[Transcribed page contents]
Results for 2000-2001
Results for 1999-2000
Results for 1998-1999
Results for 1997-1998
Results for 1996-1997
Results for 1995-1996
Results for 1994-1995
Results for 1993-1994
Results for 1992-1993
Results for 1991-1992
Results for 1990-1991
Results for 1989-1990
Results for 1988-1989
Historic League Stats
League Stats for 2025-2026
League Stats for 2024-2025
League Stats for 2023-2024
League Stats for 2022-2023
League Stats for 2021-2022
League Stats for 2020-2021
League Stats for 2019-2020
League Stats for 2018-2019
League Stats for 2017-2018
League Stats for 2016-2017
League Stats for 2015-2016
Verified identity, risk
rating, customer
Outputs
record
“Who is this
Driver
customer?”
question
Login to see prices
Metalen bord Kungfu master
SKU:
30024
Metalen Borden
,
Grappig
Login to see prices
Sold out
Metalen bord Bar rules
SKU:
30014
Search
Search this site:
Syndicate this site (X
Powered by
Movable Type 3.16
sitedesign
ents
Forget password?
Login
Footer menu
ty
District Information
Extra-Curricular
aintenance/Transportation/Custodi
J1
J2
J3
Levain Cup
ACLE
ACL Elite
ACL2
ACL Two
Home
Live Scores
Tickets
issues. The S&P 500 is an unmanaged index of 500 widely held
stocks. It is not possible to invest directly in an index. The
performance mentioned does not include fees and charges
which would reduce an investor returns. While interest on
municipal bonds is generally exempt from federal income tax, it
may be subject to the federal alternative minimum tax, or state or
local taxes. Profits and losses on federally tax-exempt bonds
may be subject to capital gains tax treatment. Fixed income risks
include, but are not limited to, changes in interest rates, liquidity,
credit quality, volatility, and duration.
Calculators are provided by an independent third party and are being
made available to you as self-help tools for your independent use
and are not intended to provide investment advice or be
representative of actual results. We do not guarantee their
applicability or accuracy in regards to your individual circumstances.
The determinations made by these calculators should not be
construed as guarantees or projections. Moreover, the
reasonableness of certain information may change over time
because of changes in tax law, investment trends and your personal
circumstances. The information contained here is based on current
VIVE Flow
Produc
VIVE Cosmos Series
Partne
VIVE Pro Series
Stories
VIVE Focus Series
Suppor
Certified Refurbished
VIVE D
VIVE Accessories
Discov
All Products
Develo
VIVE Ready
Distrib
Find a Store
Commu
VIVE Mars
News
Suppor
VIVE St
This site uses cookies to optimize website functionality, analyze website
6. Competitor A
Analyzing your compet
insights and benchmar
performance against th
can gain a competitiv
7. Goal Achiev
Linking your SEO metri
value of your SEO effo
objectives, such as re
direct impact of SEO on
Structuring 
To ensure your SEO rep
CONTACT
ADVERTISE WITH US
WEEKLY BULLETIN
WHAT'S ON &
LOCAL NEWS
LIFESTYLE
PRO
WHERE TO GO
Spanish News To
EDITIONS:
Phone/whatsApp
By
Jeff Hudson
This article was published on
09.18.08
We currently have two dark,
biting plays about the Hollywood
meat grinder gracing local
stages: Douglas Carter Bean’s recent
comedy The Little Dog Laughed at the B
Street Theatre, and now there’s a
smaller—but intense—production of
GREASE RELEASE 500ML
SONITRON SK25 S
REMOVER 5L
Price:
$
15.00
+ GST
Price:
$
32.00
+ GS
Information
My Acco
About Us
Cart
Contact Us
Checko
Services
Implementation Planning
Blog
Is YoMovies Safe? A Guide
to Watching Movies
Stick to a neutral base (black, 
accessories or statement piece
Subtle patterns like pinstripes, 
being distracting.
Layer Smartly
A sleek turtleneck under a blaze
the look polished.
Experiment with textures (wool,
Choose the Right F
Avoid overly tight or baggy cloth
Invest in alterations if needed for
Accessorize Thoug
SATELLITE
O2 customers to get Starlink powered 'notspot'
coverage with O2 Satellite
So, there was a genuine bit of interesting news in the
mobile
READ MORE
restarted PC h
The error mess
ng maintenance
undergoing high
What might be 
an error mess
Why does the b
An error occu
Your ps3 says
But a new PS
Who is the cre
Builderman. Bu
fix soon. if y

▶ About this task: Report, as a bare number, how many lines above contain the string "League".

▶ Result of the task: 12